大槌町の桜木町に「上長部更生会」が製作したベンチ3基が置かれることになった。上長部更生会はみなさんお馴染みの陸前高田市気仙町上長部で活動している地元の元気なお父さんたち。ベンチを寄贈したのは「花道プロジェクト」。大槌町の20~30代の若者が主立って活動している団体である。
上長部更生会が使用する木材は全て立ち枯れ杉。もちろんこのベンチも津波をかぶった杉である。陸前高田市と大槌町は共に被災を受けた地域だが、その惨状は異なる。今回は、上長部更生会のお父さんたちがつくったベンチを、大槌町の桜木町へ運んだ。被災地と被災地を繋ぐベンチ。「買ってきたベンチではなく、せっかくなら上長部のお父さんたちがつくったベンチを桜木町に置きたいと思った」と花道プロジェクトの方が話してくれた。
5月には地域の人たちで花壇をつくった。この時も、上長部更生会が製材した木から出た木端やおがくずを使用。既にちょっとした交流は始まっていた。
花道プロジェクトとは「大槌町をバスケットボールを通じて復興支援・町おこしをする企画」。春に「桜木杯」、そして今月28日には「仙道カップ」と名付けられたバスケットボールの大会が開催された。地元の若者達がバスケットボール練習、大会を開催し、町内外から人を呼び込むことで大槌町に活気を与えている。
さらに花道プロジェクトは「桜木町」という地名にちなみ、「桜がたくさん咲いたら桜木町が観光名所になるのでは?」と考え、「桜の花道を、河川敷に桜を咲かせたい」と活動してきた。残念ながら県からのGOサインは出なかったものの、「山の避難道に桜を植えよう」という新たな計画もある。「周辺産業を活性化させるために人を集めたい。ボランティアも作業員もみんないなくなった時に、大会やイベント、観光を通して若い人が来るようにしたい」と話す。
地元の活性化のため様々なことに取り組み、チャレンジしている大槌の若者。上長部更生会も花道プロジェクトも、自分たちの故郷のため、そして故郷の仲間たちのために動き出している。こうしてお父さんたちや、若いお兄さんたちのように地域を越えてつながっていく動きは、今後色んなところで増えていくかもしれない。
ここで話は終わらない。
広場には「桜木町」と書かれたバス停がある。ここは無料バスの停留所でもある。65歳以上の高齢者が40%を占めるこの地域では、病院へ通う人の数も多いそうだ。「ここにベンチがあったらみんな腰をかけてバスが待てるなぁ」ベンチの組み立てを手伝ってくれた地元のお父さんが嬉しそうに言った。
お父さんが広場について少し話してくれた。この土地は、元々広場だったが、震災以降は瓦礫置き場と化してしまった。その後、沢山の人の力により空き地にまで復活した。「津波で土を全部持っていかれちゃったから土入れを4回したなぁ」。この土地を元のような広場に、今までのように人が集まる場所に戻したいという想いから、花壇づくりやベンチの設置を考えた。
聞いた話によると、ベンチが置かれた広場は、早速地元の人々の憩いの場になったそうだ。今日も桜木町のバス停は「待ってたよ」と言わんばかりにこっちを向いているだろう。

抽出資料
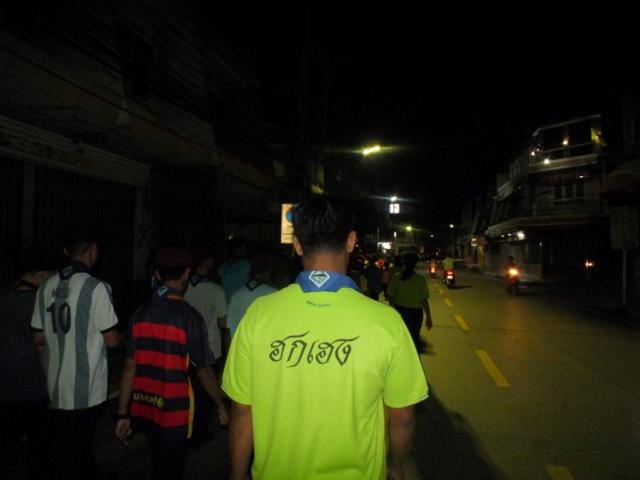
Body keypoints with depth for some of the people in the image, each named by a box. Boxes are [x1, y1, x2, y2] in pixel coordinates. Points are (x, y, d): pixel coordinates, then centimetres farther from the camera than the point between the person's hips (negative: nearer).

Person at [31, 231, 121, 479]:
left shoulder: (47, 286, 2)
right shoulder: (95, 287, -15)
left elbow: (38, 338, 9)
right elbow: (111, 340, -13)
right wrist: (122, 337, 7)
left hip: (56, 385, 6)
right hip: (86, 388, -6)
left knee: (63, 447, 19)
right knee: (73, 451, 7)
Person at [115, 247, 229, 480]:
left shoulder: (141, 313, -4)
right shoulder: (189, 316, -16)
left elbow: (129, 367, -2)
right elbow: (204, 370, -11)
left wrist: (122, 414, 6)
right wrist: (221, 406, 2)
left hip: (144, 410, 5)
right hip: (173, 413, -5)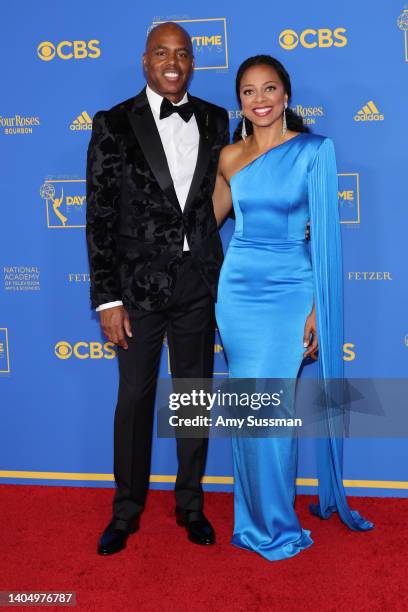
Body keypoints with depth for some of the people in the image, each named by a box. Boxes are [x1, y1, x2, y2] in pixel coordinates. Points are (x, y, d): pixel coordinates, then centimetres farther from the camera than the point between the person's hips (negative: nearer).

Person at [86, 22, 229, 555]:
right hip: (139, 285, -2)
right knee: (134, 399, 8)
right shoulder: (114, 125, -5)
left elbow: (220, 195, 12)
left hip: (199, 285, 3)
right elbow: (100, 217, -6)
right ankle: (126, 511, 26)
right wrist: (107, 298, -10)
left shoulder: (215, 121, 5)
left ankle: (191, 505, 30)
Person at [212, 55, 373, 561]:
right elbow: (210, 217, 23)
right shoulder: (230, 156, 7)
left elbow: (324, 232, -6)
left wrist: (318, 307, -11)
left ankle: (274, 525, 13)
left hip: (291, 290, -3)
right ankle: (256, 520, 24)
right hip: (238, 288, 4)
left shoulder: (315, 150, -3)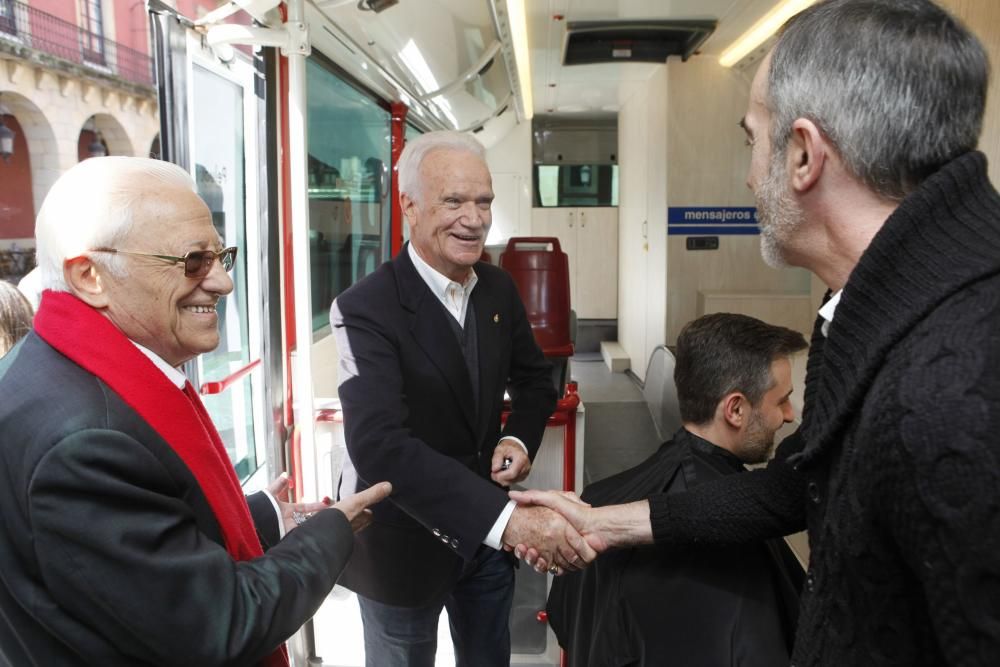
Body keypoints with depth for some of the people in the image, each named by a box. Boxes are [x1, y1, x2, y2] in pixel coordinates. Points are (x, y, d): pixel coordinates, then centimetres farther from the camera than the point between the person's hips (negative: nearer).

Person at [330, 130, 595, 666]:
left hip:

課題
文書本文によると、上長部更生会が使用する木材はどのような木ですか。

回答
上長部更生会が使用する木材は、すべて立ち枯れ杉です。